(Data under study)

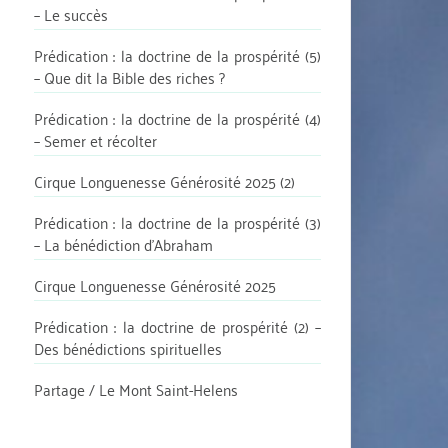
– Le succès
Prédication : la doctrine de la prospérité (5)
– Que dit la Bible des riches ?
Prédication : la doctrine de la prospérité (4)
– Semer et récolter
Cirque Longuenesse Générosité 2025 (2)
Prédication : la doctrine de la prospérité (3)
– La bénédiction d’Abraham
Cirque Longuenesse Générosité 2025
Prédication : la doctrine de prospérité (2) –
Des bénédictions spirituelles
Partage / Le Mont Saint-Helens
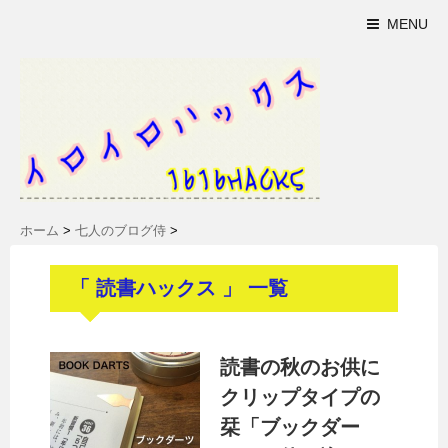
MENU
ホーム
>
七人のブログ侍
>
「 読書ハックス 」 一覧
読書の秋のお供に
クリップタイプの
栞「ブックダー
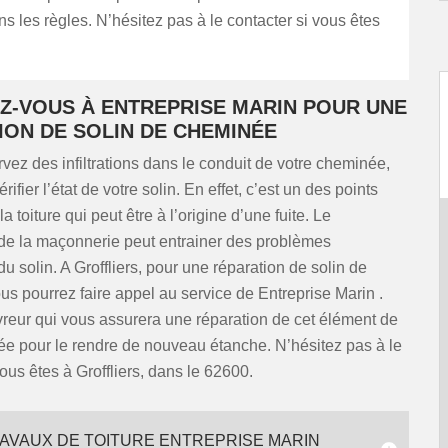
 les règles. N’hésitez pas à le contacter si vous êtes
Z-VOUS À ENTREPRISE MARIN POUR UNE
ION DE SOLIN DE CHEMINÉE
vez des infiltrations dans le conduit de votre cheminée,
ifier l’état de votre solin. En effet, c’est un des points
a toiture qui peut être à l’origine d’une fuite. Le
de la maçonnerie peut entrainer des problèmes
du solin. A Groffliers, pour une réparation de solin de
s pourrez faire appel au service de Entreprise Marin .
reur qui vous assurera une réparation de cet élément de
ée pour le rendre de nouveau étanche. N’hésitez pas à le
vous êtes à Groffliers, dans le 62600.
AVAUX DE TOITURE ENTREPRISE MARIN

(End Data under study)

#### Work task:
If a line of the records above holds the word "doctrine", show it.

#### Answer space:
Prédication : la doctrine de la prospérité (5)
Prédication : la doctrine de la prospérité (4)
Prédication : la doctrine de la prospérité (3)
Prédication : la doctrine de prospérité (2) –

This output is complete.